ソーシャルネットワークの法則

20140412131045進化生物学者のロビン・ダンバーは、ことばの起源がサルの毛づくろいにあると主張する。

通常チンパンジーは50匹程度の群れで行動するが、50匹という数は毛づくろいでコミュニケーションがとれる上限数と一致する。チンパンジーは比較的安全なジャングルで暮らしていたが、人類の祖先は危険なサバンナに出ていったため群れの数を増やす必要があった。群れの数を増やすと毛づくろいによる肉体的な接触が困難になる。そこで必然的に言葉によるコミュニケーションが生まれた。

ダンバーは群れの数と大脳皮質の大きさに相関関係があることを突き止めた。脳における新皮質の割合から、安定した関係を維持できる個体数の上限を算出すると、チンパンジーが50匹、人間が150人になった。150という数字は平均であり、実際には100〜230の幅があるが、これが軍隊や企業で統率が取れる上限数と一致していたため、大きな反響を呼んだ。

私は4年前にTwitterの本質と可能性 - Tweepsという記事を書いた。

Tweepsは自分と相手の間に共通の友人が何人いるか分かるアプリだが、当時私は奇妙な事実に気づいた。フォローしている人数が300人でも1000人でも5000人でも、共通の友人はだいたい100人で一致したのだ。その時はなぜ100人になるのか分からなかったが今なら説明できる。
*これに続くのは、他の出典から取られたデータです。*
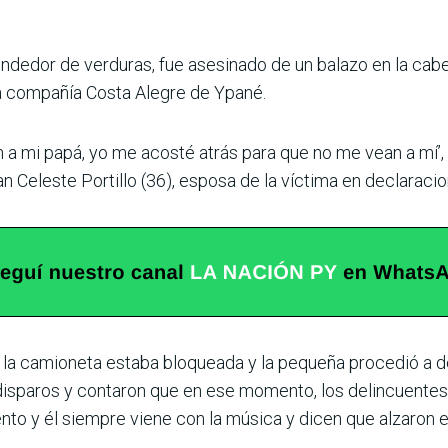
endedor de verduras, fue asesinado de un balazo en la ca
la com­pañía Costa Alegre de Ypané.
on a mi papá, yo me acosté atrás para que no me vean a mí’, 
an Celeste Portillo (36), esposa de la víc­tima en declaraci
a, la camioneta estaba bloqueada y la pequeña pro­cedió a 
is­paros y contaron que en ese momento, los delincuen­tes
to y él siempre viene con la música y dicen que alzaron el 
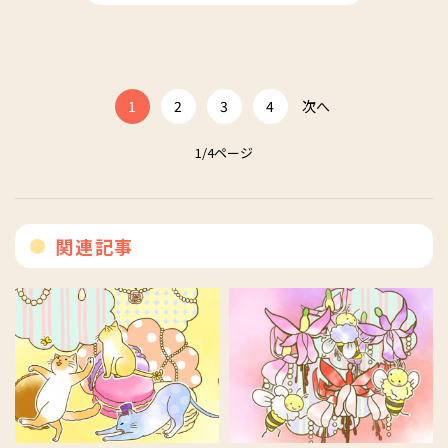
1
2
3
4
次へ
1/4ページ
関連記事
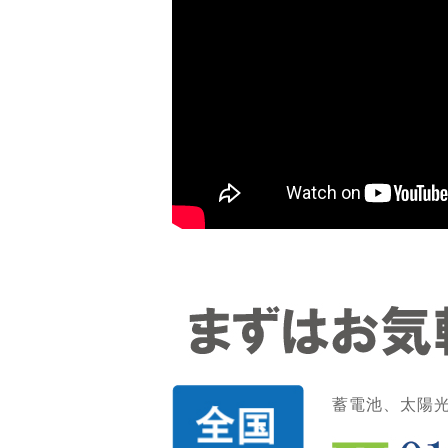
蓄電池、太陽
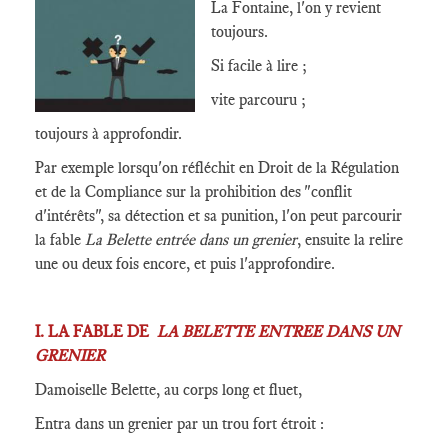
La Fontaine, l'on y revient
toujours.
Si facile à lire ;
vite parcouru ;
toujours à approfondir.
Par exemple lorsqu'on réfléchit en Droit de la Régulation
et de la Compliance sur la prohibition des "conflit
d'intérêts", sa détection et sa punition, l'on peut parcourir
la fable
La Belette entrée dans un grenier
, ensuite la relire
une ou deux fois encore, et puis l'approfondire.
I. LA FABLE DE
LA BELETTE ENTREE DANS UN
GRENIER
Damoiselle Belette, au corps long et fluet,
Entra dans un grenier par un trou fort étroit :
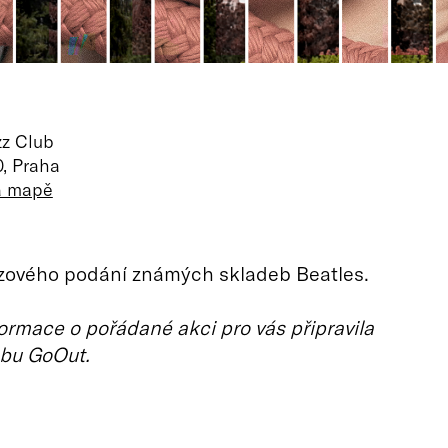
zz Club
, Praha
na mapě
zzového podání známých skladeb Beatles.
ormace o pořádané akci pro vás připravila
bu GoOut.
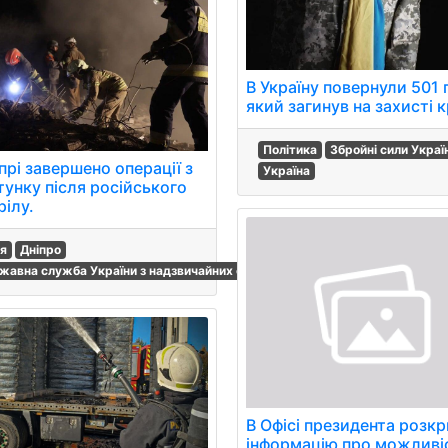
В Україну повернули 501 
який загинув на захисті к
Політика
Збройні сили Украї
прі завершено операції з
Україна
тунку після російського
рілу.
ія
Дніпро
й
жавна служба України з надзвичайних ситуацій
В Офісі президента розк
інформацію про можливі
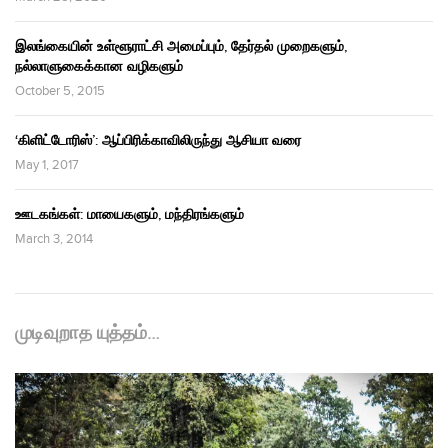
இலங்கையின் உள்ளூராட்சி அமைப்பும், தேர்தல் முறைகளும்,
நல்லாளுகைக்கான வழிகளும்
October 5, 2015
‘கிளிட்டோரிஸ்’: ஆப்பிரிக்காவிலிருந்து ஆசியா வரை
May 1, 2017
ஊடகங்கள்: மாயைகளும், மந்திரங்களும்
March 3, 2014
முடிவுறாத யுத்தம்…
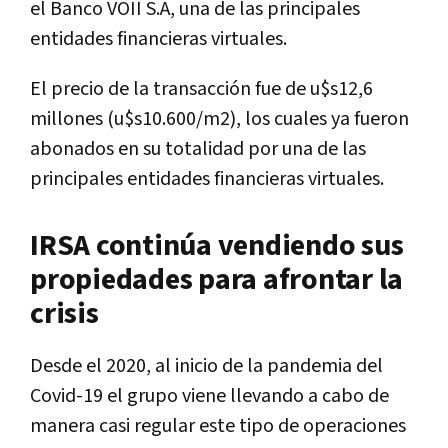
el Banco VOII S.A, una de las principales
entidades financieras virtuales.
El precio de la transacción fue de u$s12,6
millones (u$s10.600/m2), los cuales ya fueron
abonados en su totalidad por una de las
principales entidades financieras virtuales.
IRSA continúa vendiendo sus
propiedades para afrontar la
crisis
Desde el 2020, al inicio de la pandemia del
Covid-19 el grupo viene llevando a cabo de
manera casi regular este tipo de operaciones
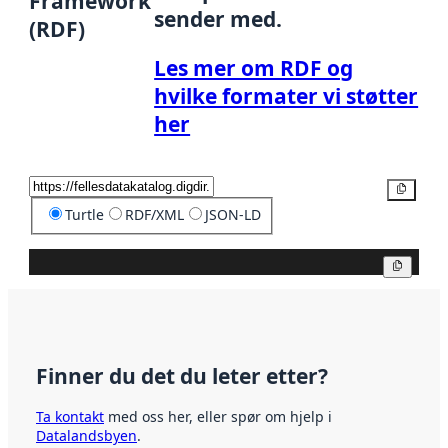
Framework
sender med.
(RDF)
Les mer om RDF og
hvilke formater vi støtter
her
Kopier
Turtle
RDF/XML
JSON-LD
Kopier
Finner du det du leter etter?
Ta kontakt
med oss her, eller spør om hjelp i
Datalandsbyen
.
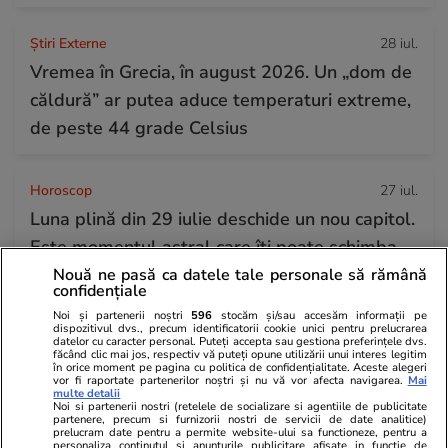
Știri Externe
28 iul.
Vremea în Grecia, în august 2026. Un „dom de
căldură” ar putea aduce temperaturi extreme,
de peste 44 grade Celsius
Horoscop
27 iul.
Luna plină din 29 iulie deschide un nou capitol.
Este momentul astral care îți poate schimba
direcția vieții
Nouă ne pasă ca datele tale personale să rămână
confidențiale
Noi și partenerii noștri
596
stocăm și/sau accesăm informații pe
dispozitivul dvs., precum identificatorii cookie unici pentru prelucrarea
Horoscop
28 iul.
datelor cu caracter personal. Puteți accepta sau gestiona preferințele dvs.
făcând clic mai jos, respectiv vă puteți opune utilizării unui interes legitim
Horoscop 29 iulie 2026. Săgetătorii au șansa
în orice moment pe pagina cu politica de confidențialitate. Aceste alegeri
vor fi raportate partenerilor noștri și nu vă vor afecta navigarea.
Mai
de a descoperi că o anumită doză de
multe detalii
Noi si partenerii nostri (retelele de socializare si agentiile de publicitate
flexibilitate interioară le este de mare folos
partenere, precum si furnizorii nostri de servicii de date analitice)
prelucram date pentru a permite website-ului sa functioneze, pentru a
personaliza continutul si anunturile publicitare afisate in functie de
ダンバー数だ。

現在TweepsはApp Storeにないが、代わりにinCommonという無料アプリがあるので、共通の友人数を確認してみて欲しい。フォローしている人数に関わらず、何らかの趣味で繋がったコミュニティなら、共通の友人は100〜230人になっているはずだ。

おそらくFacebookなどの他のソーシャルネットワークでも、言葉を使っている限り同じ数字になる。人間は実世界だけでなく、ネットの世界でも150人程度のグループに収まる法則があるようだ。脳がこのまま進化しなければの話だが。